I had 2 miscarriages and one never forgets but eventually accept. There is much to suffer in life and life is not fair as we perceive it. In the end the best thing is to offer it all back to God even though this may seem impossible at this time. All things pass and this too shall pass. You are in my prayers. God love you both.
Thank you for your warm messages. you can't imagine how much pain I feel. Maybe it is the surprise factor that hurts me the most. I am asking myself why this happened to me, what wrong did I do?
That was my exact feelings after our first miscarriage. It was the unexpected shock and very hard to process. It's a hammer blow. In the end we have to accept God's will. Believe me when I say you nor your wife did anything wrong. Dont beat yourself up and be kind to yourself it is a severe suffering because the loss is so huge. But our Lady and our Lord are with you in the suffering. They are so close because your suffering is immense. It is an incredible loss. God bless you. Please take time to grieve and be kind to yourself.
Zouxi, I was watching EWTN this morning, preparing to say the rosary. One of intentions for the rosary this morning was for those who have lost their babies. I prayed for you, your wife and family. I had a miscarriage many years ago but I still remember the pain and confusion. Try to have a Mass of the Angels offered.

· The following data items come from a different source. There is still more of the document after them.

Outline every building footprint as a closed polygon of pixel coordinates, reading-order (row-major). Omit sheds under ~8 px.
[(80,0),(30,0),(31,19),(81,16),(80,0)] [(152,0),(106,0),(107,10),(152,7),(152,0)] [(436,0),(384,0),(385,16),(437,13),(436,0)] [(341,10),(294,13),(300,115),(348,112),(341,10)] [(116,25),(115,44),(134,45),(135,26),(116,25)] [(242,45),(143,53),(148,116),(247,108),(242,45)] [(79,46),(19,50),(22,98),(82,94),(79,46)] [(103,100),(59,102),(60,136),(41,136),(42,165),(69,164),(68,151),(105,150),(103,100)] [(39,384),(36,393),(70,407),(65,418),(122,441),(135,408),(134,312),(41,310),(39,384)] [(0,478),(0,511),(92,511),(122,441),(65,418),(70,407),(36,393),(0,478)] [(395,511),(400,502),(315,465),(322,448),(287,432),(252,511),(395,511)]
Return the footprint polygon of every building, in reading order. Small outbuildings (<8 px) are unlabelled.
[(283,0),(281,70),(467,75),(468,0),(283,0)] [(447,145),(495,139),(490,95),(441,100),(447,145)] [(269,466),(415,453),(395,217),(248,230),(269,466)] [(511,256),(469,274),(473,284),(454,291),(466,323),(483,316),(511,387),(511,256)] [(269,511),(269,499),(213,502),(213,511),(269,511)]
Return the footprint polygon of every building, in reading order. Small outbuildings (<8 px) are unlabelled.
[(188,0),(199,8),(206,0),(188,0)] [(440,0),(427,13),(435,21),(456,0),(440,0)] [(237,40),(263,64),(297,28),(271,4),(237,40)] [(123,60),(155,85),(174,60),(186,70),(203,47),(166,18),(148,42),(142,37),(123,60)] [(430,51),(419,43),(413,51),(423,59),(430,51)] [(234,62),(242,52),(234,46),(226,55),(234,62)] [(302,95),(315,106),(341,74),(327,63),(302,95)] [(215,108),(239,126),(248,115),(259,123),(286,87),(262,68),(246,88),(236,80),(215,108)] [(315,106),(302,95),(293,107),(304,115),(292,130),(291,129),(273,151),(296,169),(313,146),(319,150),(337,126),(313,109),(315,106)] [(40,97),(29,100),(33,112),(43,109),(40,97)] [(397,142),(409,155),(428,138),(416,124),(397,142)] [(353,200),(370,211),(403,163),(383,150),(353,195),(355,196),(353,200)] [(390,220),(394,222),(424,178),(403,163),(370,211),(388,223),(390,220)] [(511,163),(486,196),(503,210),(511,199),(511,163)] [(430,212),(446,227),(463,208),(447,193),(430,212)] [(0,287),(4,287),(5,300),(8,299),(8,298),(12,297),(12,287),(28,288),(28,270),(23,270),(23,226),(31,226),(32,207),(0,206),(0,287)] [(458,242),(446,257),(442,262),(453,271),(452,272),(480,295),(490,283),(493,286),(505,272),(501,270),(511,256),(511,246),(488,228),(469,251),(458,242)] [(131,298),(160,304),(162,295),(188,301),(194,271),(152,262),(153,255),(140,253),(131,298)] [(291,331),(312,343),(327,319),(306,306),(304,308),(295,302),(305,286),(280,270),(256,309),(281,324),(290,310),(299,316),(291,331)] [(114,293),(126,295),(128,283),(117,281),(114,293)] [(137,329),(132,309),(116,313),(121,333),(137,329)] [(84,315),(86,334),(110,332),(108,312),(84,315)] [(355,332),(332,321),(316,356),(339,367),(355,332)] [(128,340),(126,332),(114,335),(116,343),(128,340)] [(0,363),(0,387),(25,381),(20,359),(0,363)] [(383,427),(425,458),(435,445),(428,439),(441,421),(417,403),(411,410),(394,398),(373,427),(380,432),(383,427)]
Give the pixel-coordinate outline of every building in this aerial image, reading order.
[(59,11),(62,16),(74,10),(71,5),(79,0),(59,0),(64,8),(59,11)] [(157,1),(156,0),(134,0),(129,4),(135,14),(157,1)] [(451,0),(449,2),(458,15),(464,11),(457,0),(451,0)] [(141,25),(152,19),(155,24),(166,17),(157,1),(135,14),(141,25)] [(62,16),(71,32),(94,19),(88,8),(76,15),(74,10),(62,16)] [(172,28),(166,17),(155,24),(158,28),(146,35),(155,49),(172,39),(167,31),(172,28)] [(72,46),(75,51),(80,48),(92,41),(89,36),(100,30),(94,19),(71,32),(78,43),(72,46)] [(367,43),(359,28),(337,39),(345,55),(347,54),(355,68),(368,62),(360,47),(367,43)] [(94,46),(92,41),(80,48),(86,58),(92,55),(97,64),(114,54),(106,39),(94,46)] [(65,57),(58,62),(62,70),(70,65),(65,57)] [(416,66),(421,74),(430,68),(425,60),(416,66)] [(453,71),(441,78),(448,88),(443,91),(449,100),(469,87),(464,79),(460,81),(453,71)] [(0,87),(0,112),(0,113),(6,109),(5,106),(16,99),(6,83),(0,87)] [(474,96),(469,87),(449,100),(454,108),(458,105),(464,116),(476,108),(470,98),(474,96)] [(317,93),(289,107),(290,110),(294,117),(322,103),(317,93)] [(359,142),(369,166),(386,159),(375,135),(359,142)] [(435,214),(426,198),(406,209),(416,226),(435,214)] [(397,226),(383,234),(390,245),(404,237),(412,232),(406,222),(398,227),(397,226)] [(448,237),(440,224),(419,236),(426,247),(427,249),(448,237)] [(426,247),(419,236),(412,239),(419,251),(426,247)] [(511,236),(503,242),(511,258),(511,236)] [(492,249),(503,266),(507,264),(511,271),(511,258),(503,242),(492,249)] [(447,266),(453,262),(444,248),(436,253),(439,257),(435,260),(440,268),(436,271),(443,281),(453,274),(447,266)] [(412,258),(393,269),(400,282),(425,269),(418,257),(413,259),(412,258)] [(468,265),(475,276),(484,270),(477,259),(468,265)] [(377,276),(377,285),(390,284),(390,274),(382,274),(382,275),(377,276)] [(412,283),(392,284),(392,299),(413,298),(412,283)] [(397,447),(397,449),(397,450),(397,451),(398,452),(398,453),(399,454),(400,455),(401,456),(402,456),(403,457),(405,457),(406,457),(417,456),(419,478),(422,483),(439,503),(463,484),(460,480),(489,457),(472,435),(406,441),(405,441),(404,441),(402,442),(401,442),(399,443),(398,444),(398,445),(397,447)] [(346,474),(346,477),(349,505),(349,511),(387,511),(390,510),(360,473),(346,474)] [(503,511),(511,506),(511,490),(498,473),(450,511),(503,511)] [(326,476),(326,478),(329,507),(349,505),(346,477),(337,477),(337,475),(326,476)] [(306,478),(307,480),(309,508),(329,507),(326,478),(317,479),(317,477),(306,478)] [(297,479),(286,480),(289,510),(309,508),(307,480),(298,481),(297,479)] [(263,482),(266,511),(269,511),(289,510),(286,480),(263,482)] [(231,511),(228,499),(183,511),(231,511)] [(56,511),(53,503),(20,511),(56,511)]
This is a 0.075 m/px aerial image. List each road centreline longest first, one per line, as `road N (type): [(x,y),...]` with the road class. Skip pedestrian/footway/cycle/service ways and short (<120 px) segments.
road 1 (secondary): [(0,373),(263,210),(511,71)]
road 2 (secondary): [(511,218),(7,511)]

Zouxi, I'm so very sorry to hear this. I've lost 3 babies myself. It is a deep mystery, very painful at first, but through prayer and surrender it can turn into something more beautiful than you can imagine right now. Looking back now, I can truly say I'm grateful for my miscarriages, because that kind of pain and intimacy with God made me grow in ways nothing else ever has. And now I absolutely use my 3 children to tug on God's heartstrings when I have very special requests of Him. I rather boldly remind God, "You have my children, whom I offered with love...don't forget! So You must help this person for me..." Never stop throwing yourself at God with all your questions and anguish. Wrestle with Him through the night. He will burn it all away until you see His heart and you understand each other.